NOEL KING, HOST:
All this week, we've been hearing stories about the Stonewall Riots. Fifty years ago, a police raid on a gay bar in New York City spiraled into two nights of violence. It's considered a galvanizing moment in the LGBT rights movement here in the U.S.
Earlier this week, I talked to two people who've been chronicling that movement - the past and the present. Jason Baumann coordinates the LGBT Initiative at the New York Public Library, and Barbara Gonzalez writes about the queer Latina community. I asked her what key issues the community faces in the future.
BARBARA GONZALEZ: I think it's really unfortunate that, while we have come so far as a society, there are so many things that we still have to work on that were still relevant in 1969. We have queer and trans youth that are still homeless. Forty percent of homeless youth are queer and trans. Also, we're still trying to figure out how to best protect trans women, particularly trans women of color. Just this month, we've had Layleen Polanco who was found dead in her cell on Rikers. We had Johana Medina Leon who was found dead in ICE custody.
KING: Jason, let me turn to you and ask about policy. There have been advances certainly - there have been big winds around marriage, around adoption. What policies over the next 50 years would you like to see put in place to improve the position of the queer community in U.S. society?
JASON BAUMANN: One of the things that's been most troubling is seeing patterns of things that are repeating from 50 years ago.
KING: Like what?
BAUMANN: Military service. In 1960s, the main political issue was actually the right to serve in the military because it was really the right to employment generally since the federal government is one of the largest employers in the United States and really sets the tone for all other employers. And so with this current ban now being put in place on transgender people serving in the U.S. military, it's really very, very troubling that 50 years later we're now losing this right.
And similarly, with bathroom bills, trying to discriminate against transgender people, and also these various efforts around cakes and are they going to serve us in restaurants or a bakery, right? And it's this attempt by the conservative forces to really take away public space from LGBT people, which is really going back to the 1960s - you can't order a drink in a bar.

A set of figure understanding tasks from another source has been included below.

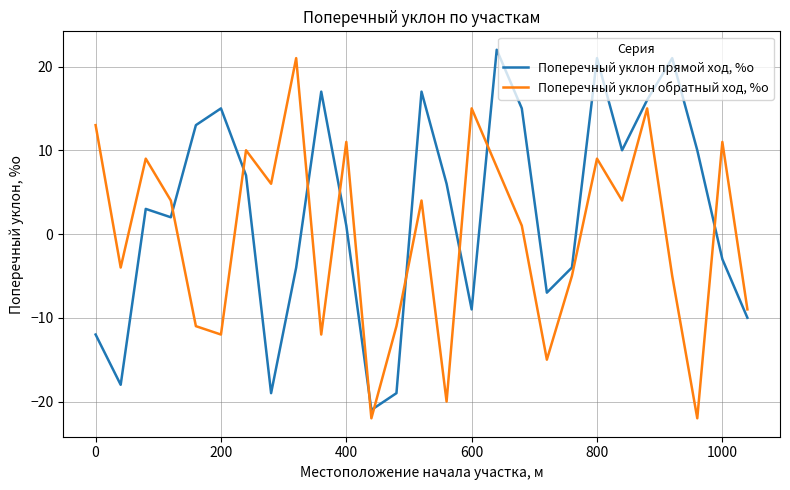

What is the difference between the maximum and minimum values in the Поперечный уклон обратный ход, %о series?

43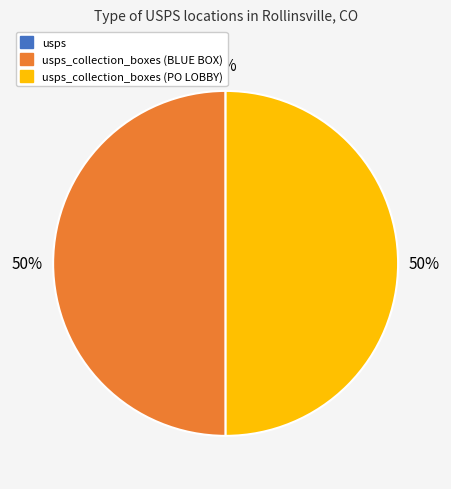

To the nearest percent, what is the difference between the largest and smallest slice percentages?

50%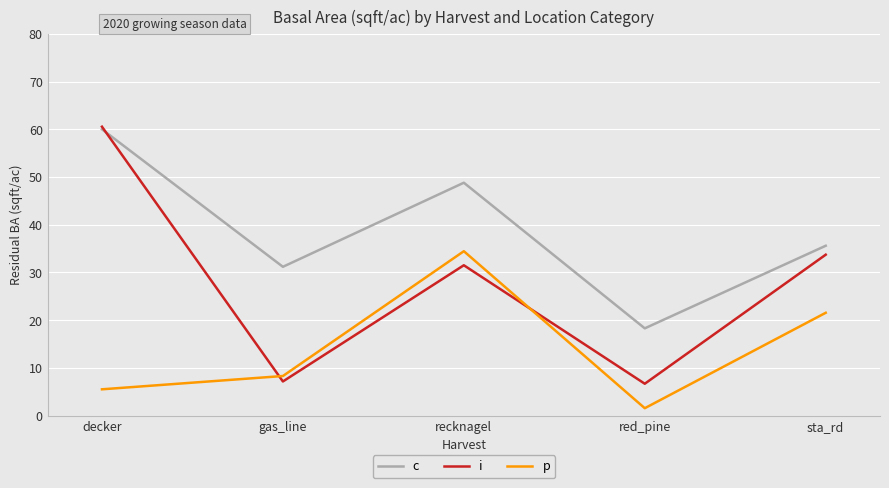

At which category does i reach its first local valley?

gas_line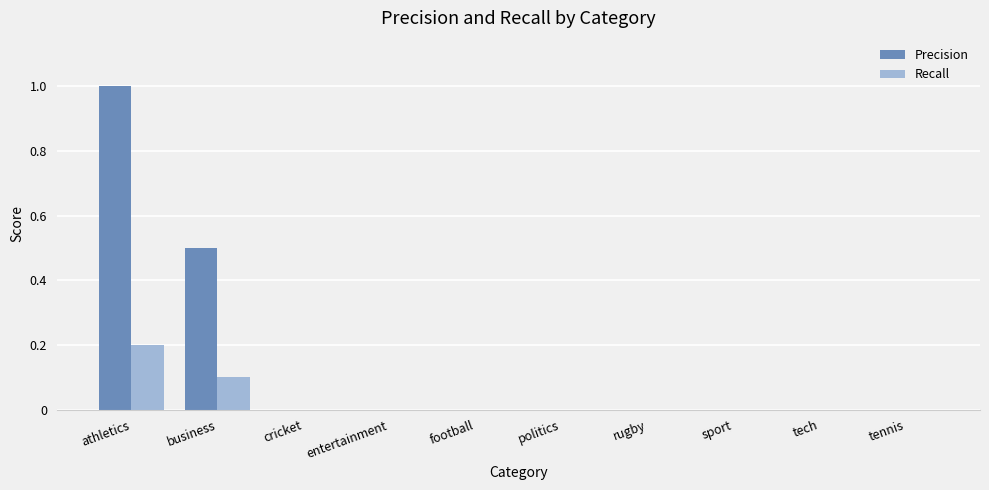

Which category has the highest value in the Recall series?

athletics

I think we think that history goes forward as a sort of story of progress. But really, LGBTQ rights and liberties and really place in society have sort of grown and ebbed and gone down over time. So I think we have to be very mindful about the cycle that we're entering, and that seems to be much more conservative to me than 20 years ago.
KING: Barbara, you're 25 years old, and it's interesting to think about the space that you must be in because you've come up in a time where there have been so many advances in the queer community with regard to rights. But Jason's making this really interesting point - over the last couple of years, many people would say they've seen those rights erode. As a 25-year-old, does that concern you? What kind of period do you think we're living in?
GONZALEZ: I think it would be remiss for me to say that it doesn't concern me; it definitely does. I do try to maintain a sense of hope that, while we are living in a very dark period, that there are so many folks speaking out about it and calling things out. I can't not imagine that we have to make some sort of progress in the next 10 to 15 years.
KING: In 50 years, what will the story of pride in America be, and who do you think is going to be telling it? Barbara, let me start with you.
GONZALEZ: OK. Well, for pride as we know it right now, I think that there are a lot of folks who are trying to get into the LGBT space and show their support.
KING: Allies, yeah?
GONZALEZ: Yes, correct. I feel like a lot of folks are trying their best to be allies, but they don't always know the best resources or how to best support. So I think that once allies are equipped with the right ways to support the community, such as knowing how to address someone by their proper pronouns, how to ask those types of questions. And this is within the ally community but also within the LGBT community. There are a lot of white cis gay men and white cis gay women and white gender-nonconforming folks who might not know the best ways to interact with queer people of color within the community.
KING: You know, there have been a lot of corporations during the month of June that have exhibited Pride, that have, you know, hung up rainbow advertisements, rainbow flags, that have made very clear their allyship with the community. And some people are really skeptical of that. They say we don't need, for example, a credit-card company or a cereal company being part of pride. Jason, what do you think about big companies allying themselves with the community?
BAUMANN: I think it really depends on whether they're willing to support the telling of political stories, you know?
KING: Hard for corporations sometimes.
BAUMANN: Yeah. And this is, I think, the problem for LGBTQ communities, is that they don't want to ignore that there was a civil rights movement. And so I think our struggle as activists and historians is really to show that there's a political history; there's a civil rights movement that took place. And I think if corporations are willing to support the telling of that story, then I'm all for it. But if it's something that's two-dimensional, that doesn't really tell our story, then I really don't think we need that.
GONZALEZ: Right. And these corporations tend to only activate during Pride Month. There is no other support year-round. There is no press release going out saying, X Corporation is giving X amount of dollars to this cause supporting LGBT folks. It only seems to happen at pride parades that we'll see their social medias painted in rainbow hues, but we don't actually see the follow up of - like Jason said - how they're going to tell our stories, how they're going to support monetarily.
KING: Barbara and Jason, thank you both so much for being here.
BAUMANN: Thank you.
GONZALEZ: Thank you so much.
KING: Barbara Gonzalez writes regularly about LGBT issues in the Latina community, and Jason Baumann coordinates the LGBT Initiative at the New York Public Library.